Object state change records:
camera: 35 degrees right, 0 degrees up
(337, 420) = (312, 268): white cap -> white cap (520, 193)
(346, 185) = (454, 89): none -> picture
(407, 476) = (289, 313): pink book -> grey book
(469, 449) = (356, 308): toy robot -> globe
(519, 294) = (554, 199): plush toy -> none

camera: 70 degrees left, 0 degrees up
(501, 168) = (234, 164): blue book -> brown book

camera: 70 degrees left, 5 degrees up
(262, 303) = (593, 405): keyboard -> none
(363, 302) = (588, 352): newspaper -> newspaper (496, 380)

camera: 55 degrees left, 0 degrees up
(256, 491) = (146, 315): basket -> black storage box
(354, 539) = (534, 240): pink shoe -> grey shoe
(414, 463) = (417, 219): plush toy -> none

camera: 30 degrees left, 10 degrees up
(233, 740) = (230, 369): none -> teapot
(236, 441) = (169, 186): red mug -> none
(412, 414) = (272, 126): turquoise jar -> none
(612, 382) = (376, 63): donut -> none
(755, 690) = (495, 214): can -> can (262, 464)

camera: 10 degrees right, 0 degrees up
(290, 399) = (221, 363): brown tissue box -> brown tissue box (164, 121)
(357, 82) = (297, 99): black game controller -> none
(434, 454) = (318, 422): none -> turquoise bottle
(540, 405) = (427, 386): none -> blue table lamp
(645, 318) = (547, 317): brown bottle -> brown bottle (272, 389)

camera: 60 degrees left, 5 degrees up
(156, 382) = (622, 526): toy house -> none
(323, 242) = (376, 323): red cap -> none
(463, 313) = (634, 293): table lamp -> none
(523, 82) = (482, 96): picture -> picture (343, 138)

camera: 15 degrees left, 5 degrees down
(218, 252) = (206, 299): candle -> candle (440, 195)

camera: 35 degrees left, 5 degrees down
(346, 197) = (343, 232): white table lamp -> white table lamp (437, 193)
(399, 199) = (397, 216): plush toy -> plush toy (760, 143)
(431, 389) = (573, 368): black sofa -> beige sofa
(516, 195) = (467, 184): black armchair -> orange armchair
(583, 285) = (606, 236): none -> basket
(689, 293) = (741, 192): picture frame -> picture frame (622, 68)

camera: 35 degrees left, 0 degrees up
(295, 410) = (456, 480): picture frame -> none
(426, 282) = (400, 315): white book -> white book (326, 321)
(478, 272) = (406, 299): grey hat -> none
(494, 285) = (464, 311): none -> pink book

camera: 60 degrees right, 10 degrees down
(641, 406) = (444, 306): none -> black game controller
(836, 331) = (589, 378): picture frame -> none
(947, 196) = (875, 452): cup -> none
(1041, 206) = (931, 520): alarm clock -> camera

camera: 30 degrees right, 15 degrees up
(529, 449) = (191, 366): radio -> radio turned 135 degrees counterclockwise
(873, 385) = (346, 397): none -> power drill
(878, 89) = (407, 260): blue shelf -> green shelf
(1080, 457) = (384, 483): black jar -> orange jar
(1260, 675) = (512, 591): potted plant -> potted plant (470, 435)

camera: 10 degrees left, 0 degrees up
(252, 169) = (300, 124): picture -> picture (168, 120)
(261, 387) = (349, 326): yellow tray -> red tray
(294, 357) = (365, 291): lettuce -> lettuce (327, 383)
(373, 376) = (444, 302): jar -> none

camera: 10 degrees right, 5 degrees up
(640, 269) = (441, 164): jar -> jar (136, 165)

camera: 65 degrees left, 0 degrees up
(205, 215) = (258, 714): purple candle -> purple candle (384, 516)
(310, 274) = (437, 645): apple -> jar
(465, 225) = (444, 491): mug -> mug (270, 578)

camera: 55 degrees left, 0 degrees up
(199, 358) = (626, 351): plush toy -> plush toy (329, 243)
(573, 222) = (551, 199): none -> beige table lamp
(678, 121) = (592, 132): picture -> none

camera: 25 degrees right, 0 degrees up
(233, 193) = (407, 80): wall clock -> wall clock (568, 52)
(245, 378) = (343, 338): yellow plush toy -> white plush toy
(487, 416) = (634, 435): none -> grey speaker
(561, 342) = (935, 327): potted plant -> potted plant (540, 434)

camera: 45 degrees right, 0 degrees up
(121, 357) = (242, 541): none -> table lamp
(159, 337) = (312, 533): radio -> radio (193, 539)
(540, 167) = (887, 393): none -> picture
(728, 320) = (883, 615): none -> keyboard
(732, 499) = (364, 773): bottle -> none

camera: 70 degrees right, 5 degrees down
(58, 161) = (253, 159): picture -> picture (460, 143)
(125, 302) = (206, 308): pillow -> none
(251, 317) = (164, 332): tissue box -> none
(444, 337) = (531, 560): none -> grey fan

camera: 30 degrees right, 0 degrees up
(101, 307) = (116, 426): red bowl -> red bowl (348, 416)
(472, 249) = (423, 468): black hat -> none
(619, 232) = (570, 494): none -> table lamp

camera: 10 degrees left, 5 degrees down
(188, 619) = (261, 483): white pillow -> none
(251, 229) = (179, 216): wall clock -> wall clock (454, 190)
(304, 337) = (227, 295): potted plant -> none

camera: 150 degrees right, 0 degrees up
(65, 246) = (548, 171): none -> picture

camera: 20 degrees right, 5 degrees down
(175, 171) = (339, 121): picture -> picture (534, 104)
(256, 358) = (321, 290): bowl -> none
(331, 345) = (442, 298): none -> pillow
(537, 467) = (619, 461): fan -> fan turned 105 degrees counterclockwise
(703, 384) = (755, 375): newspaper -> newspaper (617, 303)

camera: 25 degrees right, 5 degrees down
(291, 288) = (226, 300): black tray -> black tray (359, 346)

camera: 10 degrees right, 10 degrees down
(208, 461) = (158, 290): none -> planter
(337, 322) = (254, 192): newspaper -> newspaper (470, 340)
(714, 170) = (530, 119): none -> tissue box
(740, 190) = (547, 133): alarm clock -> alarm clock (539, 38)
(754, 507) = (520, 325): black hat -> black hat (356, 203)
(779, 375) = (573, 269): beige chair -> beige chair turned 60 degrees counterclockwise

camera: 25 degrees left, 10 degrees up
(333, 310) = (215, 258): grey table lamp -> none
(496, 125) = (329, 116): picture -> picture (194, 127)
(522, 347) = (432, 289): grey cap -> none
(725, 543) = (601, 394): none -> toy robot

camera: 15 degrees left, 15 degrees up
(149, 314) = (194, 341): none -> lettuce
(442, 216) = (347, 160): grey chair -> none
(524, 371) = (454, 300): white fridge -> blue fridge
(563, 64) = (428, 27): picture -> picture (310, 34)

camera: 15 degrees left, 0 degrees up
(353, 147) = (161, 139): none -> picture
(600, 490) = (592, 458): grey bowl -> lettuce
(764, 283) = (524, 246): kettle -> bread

• [WHAT YOU SHOULD DO]: Note every line of the records that holds the word "robot", and copy it.

• [REPLY TO THE TASK]:
(469, 449) = (356, 308): toy robot -> globe
(725, 543) = (601, 394): none -> toy robot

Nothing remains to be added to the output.